Matt Ramsey, RHP (Charlotte)– Injured players can be very valuable commodities in the draft. If you can find one who showed promise before he got hurt and a good chance of coming back strong, you have a chance to turn a later-round pick into an absolute steal. Matt Ramsey, the Rays’ 19th round pick in 2011, is off to a great start as he tries to do just that. After undergoing Tommy John Surgery after he was drafted, Ramsey was able to make only a handful of appearances even in 2012. But in his full-season debut for the Low-A Bowling Green Hot Rods this year, Ramsey managed a 2.42 ERA, a 12.5 K/9, a 3.5 BB/9, and a 0.3 HR/9 in 20 appearances and 26 innings pitched. And while Charlotte has not treated him as well (3.13 ERA but just a 20-14 K-BB in 23 IP), his stuff speaks for itself. Ramsey, a 23 year old 5’11”, 205 right-hander, features electric stuff, throwing a mid-90’s fastball with late life and a sharp 11-to-5 curveball. Now the question is whether he can locate his pitches enough to live up to his potential as a late-inning reliever and maybe even a closer. Ramsey got off to a late start because of his injury, but with type of stuff, he has the ability to get on the fast-track to the major leagues. Ramsey will labor immensely in the Arizona Fall League hoping to get a hold of his stuff, and if he does, he could be in the Rays’ bullpen before we know it.
Every year in the Arizona Fall League, teams send players who never really showed much promise.
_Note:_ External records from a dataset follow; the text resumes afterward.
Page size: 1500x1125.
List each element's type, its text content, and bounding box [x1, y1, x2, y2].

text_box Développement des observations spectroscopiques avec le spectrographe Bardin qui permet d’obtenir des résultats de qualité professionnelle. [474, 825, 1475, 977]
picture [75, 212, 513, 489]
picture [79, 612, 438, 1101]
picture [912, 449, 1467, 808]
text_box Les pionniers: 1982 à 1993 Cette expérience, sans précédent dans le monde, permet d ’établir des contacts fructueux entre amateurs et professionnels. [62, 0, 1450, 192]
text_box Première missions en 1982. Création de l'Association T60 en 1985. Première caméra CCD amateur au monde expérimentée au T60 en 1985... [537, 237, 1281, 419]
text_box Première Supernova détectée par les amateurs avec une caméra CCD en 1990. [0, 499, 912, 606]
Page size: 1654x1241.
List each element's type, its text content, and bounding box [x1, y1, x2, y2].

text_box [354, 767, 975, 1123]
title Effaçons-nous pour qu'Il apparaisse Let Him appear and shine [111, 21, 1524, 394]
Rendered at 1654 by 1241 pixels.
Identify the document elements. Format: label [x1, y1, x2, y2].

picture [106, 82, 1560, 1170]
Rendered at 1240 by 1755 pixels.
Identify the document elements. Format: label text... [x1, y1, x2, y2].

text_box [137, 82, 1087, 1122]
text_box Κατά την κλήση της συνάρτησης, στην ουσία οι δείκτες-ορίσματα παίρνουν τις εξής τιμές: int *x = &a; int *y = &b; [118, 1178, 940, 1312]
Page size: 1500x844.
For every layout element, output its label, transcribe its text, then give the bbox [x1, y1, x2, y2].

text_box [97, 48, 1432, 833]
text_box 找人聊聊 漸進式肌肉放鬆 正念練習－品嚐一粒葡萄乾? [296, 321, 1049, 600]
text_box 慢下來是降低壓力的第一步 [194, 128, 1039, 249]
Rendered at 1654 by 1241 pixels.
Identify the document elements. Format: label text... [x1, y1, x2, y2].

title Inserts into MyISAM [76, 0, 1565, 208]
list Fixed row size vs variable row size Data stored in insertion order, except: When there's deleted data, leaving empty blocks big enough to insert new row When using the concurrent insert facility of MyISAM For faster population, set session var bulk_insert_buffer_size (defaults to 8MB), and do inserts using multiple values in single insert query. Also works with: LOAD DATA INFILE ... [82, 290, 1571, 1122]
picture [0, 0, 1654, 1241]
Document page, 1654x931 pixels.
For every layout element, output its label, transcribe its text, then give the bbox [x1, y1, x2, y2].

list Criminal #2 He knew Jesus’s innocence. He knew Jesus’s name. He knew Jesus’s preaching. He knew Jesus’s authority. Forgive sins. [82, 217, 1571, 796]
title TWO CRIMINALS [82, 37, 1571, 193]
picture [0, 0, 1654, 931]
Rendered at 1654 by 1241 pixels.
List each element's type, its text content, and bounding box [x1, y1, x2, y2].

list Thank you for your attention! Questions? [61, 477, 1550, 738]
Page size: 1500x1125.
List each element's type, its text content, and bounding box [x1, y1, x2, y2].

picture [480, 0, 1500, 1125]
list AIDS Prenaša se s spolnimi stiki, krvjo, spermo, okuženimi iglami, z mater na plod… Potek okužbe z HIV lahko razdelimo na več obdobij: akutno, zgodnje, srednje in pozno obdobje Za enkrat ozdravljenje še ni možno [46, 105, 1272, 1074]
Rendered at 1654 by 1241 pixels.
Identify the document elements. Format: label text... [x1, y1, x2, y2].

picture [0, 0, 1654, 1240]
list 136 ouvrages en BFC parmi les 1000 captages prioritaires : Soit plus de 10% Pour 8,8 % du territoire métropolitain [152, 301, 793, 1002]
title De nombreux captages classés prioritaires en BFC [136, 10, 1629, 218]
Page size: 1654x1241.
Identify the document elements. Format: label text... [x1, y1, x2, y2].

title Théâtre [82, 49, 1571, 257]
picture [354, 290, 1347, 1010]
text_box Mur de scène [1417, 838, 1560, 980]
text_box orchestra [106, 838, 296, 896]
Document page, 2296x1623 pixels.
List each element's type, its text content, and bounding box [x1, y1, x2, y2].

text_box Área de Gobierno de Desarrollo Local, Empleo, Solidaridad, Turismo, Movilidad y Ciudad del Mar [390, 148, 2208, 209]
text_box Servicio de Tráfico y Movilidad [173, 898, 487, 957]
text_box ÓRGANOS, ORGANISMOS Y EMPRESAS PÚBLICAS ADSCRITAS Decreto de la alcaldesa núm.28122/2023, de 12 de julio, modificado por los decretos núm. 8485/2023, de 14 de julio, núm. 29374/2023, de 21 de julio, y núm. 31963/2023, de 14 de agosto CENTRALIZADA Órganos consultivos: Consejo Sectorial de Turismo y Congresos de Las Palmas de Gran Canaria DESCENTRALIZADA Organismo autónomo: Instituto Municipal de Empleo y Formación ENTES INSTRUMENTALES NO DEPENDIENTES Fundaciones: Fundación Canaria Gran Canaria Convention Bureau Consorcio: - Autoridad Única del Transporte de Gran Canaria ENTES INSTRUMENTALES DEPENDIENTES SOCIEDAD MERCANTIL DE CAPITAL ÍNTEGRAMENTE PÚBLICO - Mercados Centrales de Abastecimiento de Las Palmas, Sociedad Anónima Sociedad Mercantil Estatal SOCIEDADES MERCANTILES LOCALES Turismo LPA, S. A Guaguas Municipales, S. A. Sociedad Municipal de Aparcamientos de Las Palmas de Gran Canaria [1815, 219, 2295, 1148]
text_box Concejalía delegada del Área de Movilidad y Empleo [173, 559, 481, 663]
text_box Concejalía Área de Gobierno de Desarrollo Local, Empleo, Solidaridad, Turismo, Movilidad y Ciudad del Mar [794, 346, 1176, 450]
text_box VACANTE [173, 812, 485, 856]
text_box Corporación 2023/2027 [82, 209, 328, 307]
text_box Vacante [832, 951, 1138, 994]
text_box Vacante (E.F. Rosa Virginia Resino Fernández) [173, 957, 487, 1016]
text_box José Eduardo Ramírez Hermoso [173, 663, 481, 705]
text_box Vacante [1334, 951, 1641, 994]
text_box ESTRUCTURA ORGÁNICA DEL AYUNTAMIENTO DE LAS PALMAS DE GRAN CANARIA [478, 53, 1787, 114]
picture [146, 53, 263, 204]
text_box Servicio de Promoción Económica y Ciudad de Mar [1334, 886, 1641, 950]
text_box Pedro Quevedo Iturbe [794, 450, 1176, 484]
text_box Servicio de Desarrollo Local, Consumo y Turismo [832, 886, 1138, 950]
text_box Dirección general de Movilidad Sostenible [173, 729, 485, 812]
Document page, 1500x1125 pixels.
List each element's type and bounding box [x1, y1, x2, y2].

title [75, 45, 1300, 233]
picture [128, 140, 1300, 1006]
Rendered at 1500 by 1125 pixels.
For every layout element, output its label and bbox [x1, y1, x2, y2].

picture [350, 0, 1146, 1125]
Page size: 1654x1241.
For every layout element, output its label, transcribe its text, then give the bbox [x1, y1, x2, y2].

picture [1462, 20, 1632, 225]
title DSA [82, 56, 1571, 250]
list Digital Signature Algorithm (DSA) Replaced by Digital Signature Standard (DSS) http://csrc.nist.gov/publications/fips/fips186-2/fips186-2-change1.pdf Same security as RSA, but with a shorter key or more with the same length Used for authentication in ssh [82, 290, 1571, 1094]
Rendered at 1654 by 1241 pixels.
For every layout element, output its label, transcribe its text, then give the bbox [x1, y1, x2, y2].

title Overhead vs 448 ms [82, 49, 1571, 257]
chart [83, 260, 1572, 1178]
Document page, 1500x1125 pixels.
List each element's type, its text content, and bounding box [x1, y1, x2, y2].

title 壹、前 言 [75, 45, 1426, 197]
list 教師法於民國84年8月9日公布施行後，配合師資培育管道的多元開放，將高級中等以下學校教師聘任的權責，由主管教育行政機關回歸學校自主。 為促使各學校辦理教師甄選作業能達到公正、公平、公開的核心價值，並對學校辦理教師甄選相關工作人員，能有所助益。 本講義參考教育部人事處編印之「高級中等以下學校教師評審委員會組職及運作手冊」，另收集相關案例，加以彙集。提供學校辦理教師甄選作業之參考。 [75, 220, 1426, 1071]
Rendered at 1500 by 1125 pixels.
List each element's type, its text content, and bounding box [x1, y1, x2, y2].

Maybe they saw something the previous season that they hope to bring out, but the chances are that the player will never make an impact in the major leagues. In these eight players, the Rays have gone starkly against that. They may not have a superstar, but they have eight players all capable of having a place in the Rays’ future and some of whom could be key contributors. The Rays’ playoff run will hopefully be more exciting, but it will be worth watching how these eight prospects do over the course of the fall.